[RECORDS FOR THIS EXERCISE Boundary: Start]

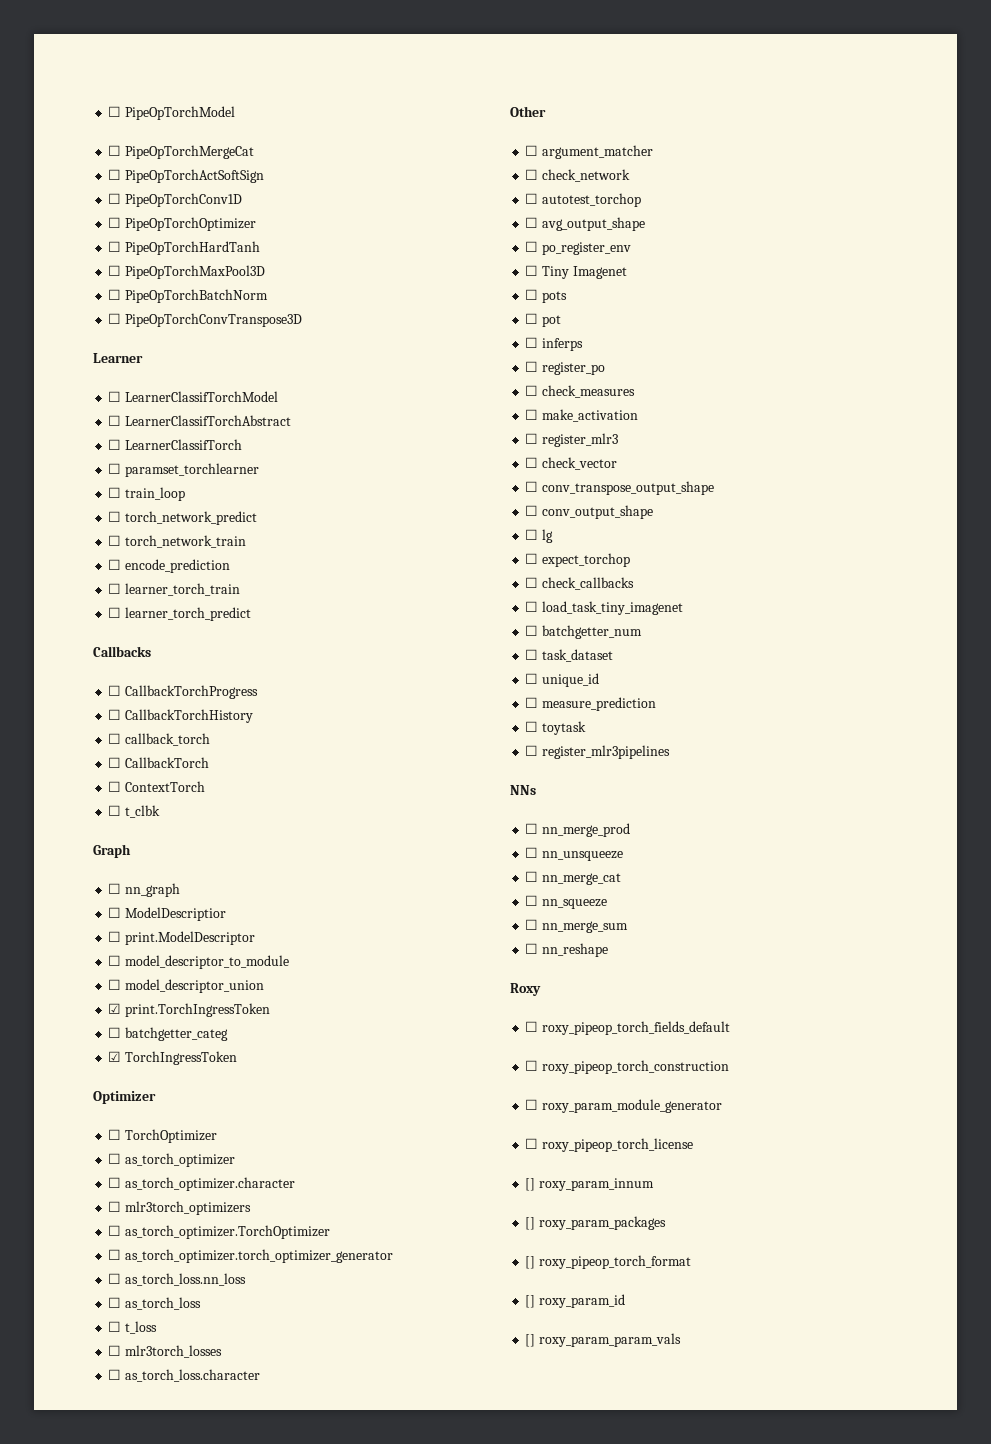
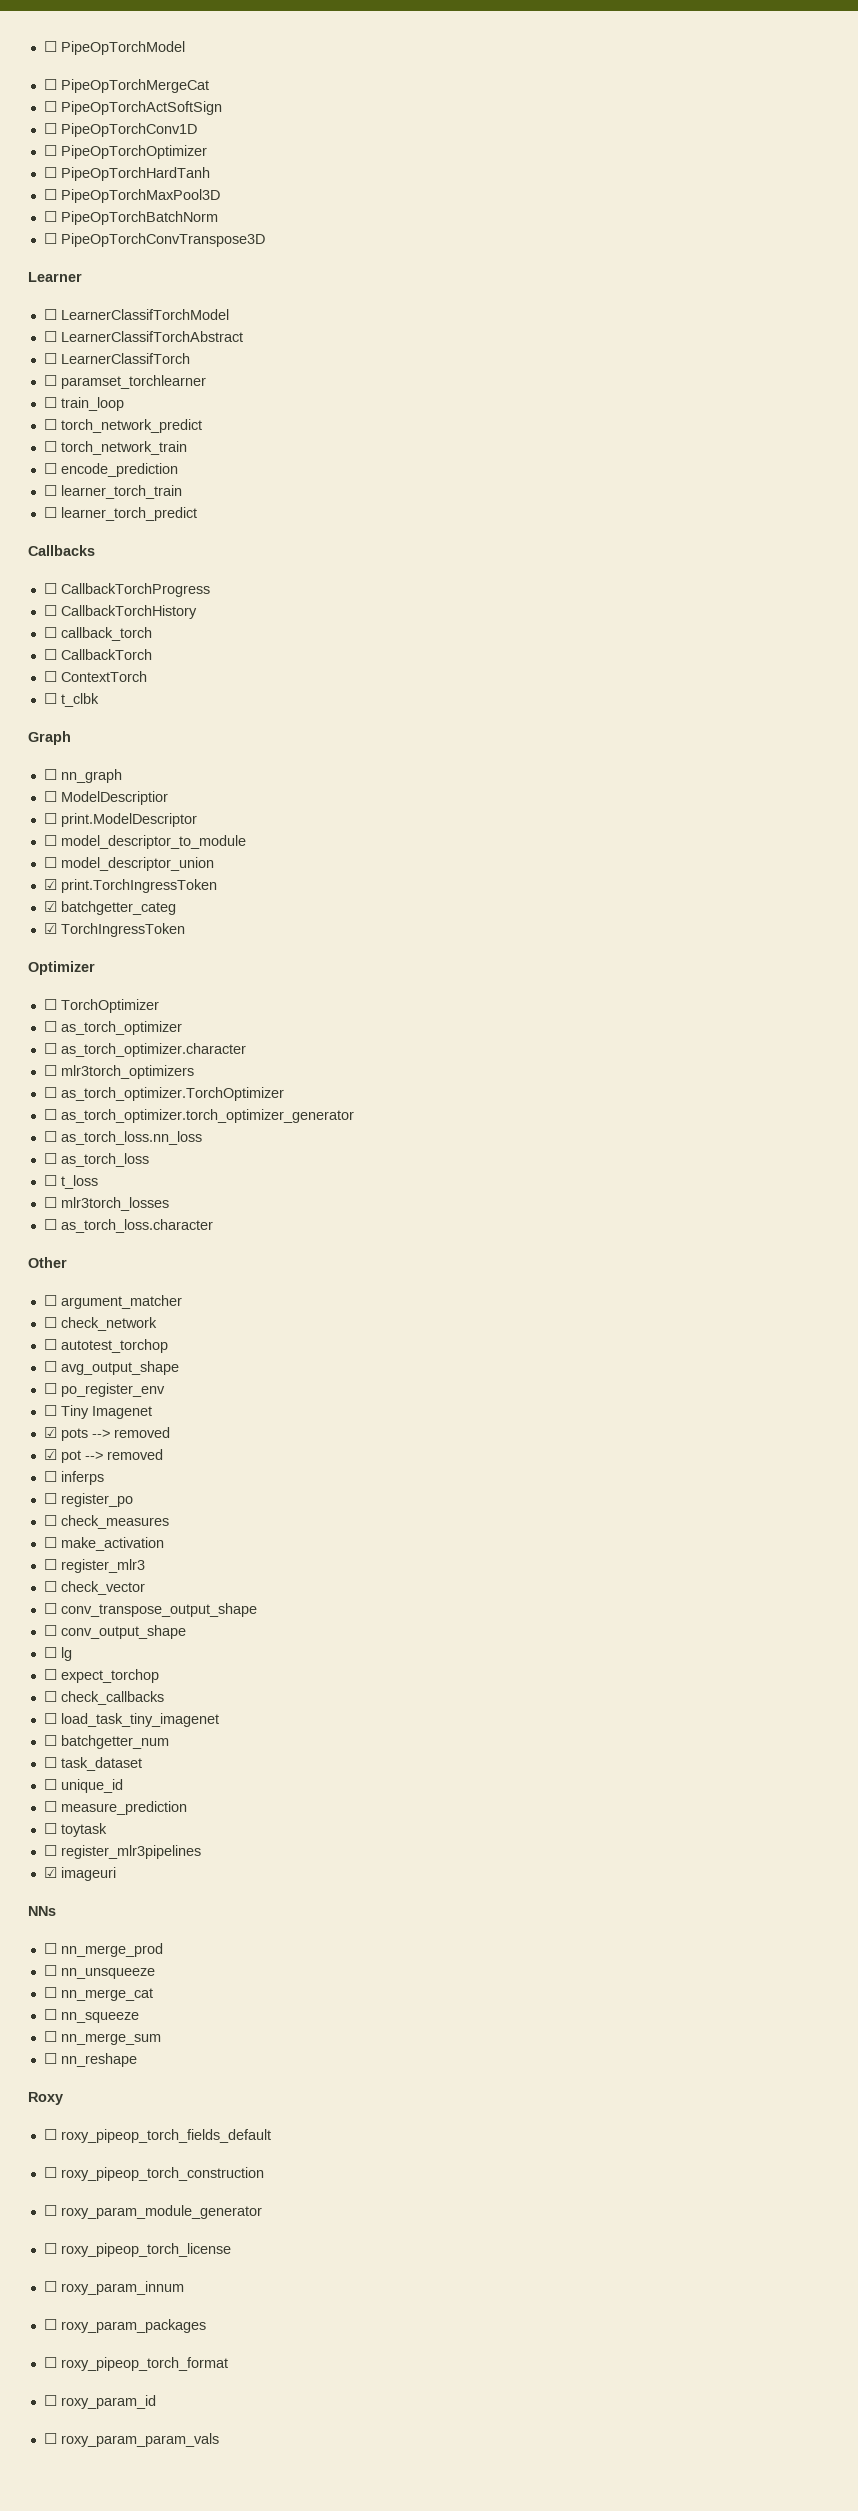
[108,1027,122,1038] ☐ -> [43,901,57,912] ☑
[525,289,539,300] ☐ -> [43,1427,57,1438] ☑
[525,313,539,324] // ☐ -> [91,1427,170,1438] [43,1449,57,1460] --> removed // ☑
(562, 321) none -> [84,1449,163,1460] --> removed
(671, 752) none -> [43,1867,116,1881] // ☑ imageuri
[525,1178,536,1191] [] -> [43,2281,57,2292] ☐
[525,1217,536,1230] [] -> [43,2319,57,2330] ☐
[525,1256,536,1269] [] -> [43,2357,57,2368] ☐
[525,1295,536,1308] [] -> [43,2395,57,2406] ☐
[525,1334,536,1347] [] -> [43,2433,57,2444] ☐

[RECORDS FOR THIS EXERCISE Boundary: End]

Exactly the lines from the one that holds "[525,289,539,300] ☐ -> [43,1427,57,1438] ☑" through the final line of the records above should be written out, and only those.

[525,289,539,300] ☐ -> [43,1427,57,1438] ☑
[525,313,539,324] // ☐ -> [91,1427,170,1438] [43,1449,57,1460] --> removed // ☑
(562, 321) none -> [84,1449,163,1460] --> removed
(671, 752) none -> [43,1867,116,1881] // ☑ imageuri
[525,1178,536,1191] [] -> [43,2281,57,2292] ☐
[525,1217,536,1230] [] -> [43,2319,57,2330] ☐
[525,1256,536,1269] [] -> [43,2357,57,2368] ☐
[525,1295,536,1308] [] -> [43,2395,57,2406] ☐
[525,1334,536,1347] [] -> [43,2433,57,2444] ☐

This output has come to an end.